As anyone who has gone through adolescence can attest, the teenage years can be some of the toughest of a person’s entire life. School, hormones, and relationships can be a nightmare to navigate, and getting through to the other side without emotional scars is next to impossible.
The Belgian/French film Close deftly details that difficult time through the friendship of Léo (Eden Dambrine) and Rémi (Gustav De Waele). The boys are as tight as best friends can be, biking to school together, sleeping over at each other’s houses, and basically spending every free moment that they can together. They’re so close, in fact, that some kids at their school wonder if they might be in a romantic relationship.
Inquiries about their status don’t bother Rémi, but Léo takes offense to the suggestion. Bit by bit, Léo pulls away from Rémi, joining a hockey team and hanging out with other kids. Rémi is baffled by this seemingly sudden change, constantly asking why Léo is doing what he’s doing. A major event disrupts their friendship for good, leading Léo to question how good a friend he actually is.
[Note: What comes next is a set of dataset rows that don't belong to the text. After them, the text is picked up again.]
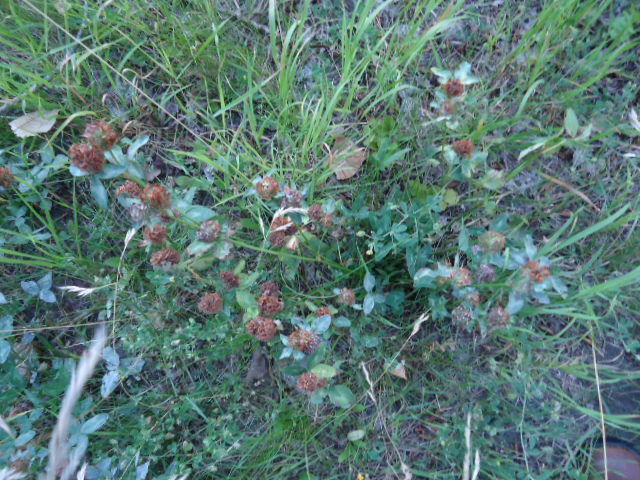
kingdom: Plantae
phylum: Tracheophyta
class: Magnoliopsida
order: Fabales
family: Fabaceae
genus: Trifolium
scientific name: Trifolium pratense
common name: Red clover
Written and directed by Lukas Dhont and co-written by Angelo Tijssens, the film is staggering in its level of emotional complexity. There is no buildup of Léo and Rémi’s friendship; it is presented as strong right from the start, and the filmmakers do a fantastic job at establishing their bond quickly. That makes the cracks that occur between them all the more devastating; you want them to get back to their original form even though we only see them at their happiest for a short while.
Dhont sharply observes the way in which Léo distances himself, which rings too true to life. Instead of one or two big dramatic moments, the change occurs in small drips, making it difficult for Rémi to recognize right away. When he finally sees what is happening, the impact is greater than it might have been otherwise.
Whether or not either of the boys actually is gay is neither here nor there in the context of the film. It’s the mere suggestion and the homophobia expressed by those around them that pulls them apart. It’s a different way of approaching the subject matter in this day and age, one that acknowledges the fluidity of relationships as well as the way in which adolescence can wreak havoc on kids’ feelings.
The two young actors, both making their film debuts, are equally remarkable. Perhaps because of their lack of experience, there is zero pretense to their performances. At the same time, the emotions they display at various points in the film makes their friendship feel real, which makes all the difference in the effectiveness of the story.
Nominated for Best International Feature at the 2023 Academy Awards, Close is a film that will stay with you long after the credits roll. It’s a film that makes you thankful that storytellers like Dhont still exist, even if the story he’s telling is one that is crushing.
Close opens in theaters on February 17.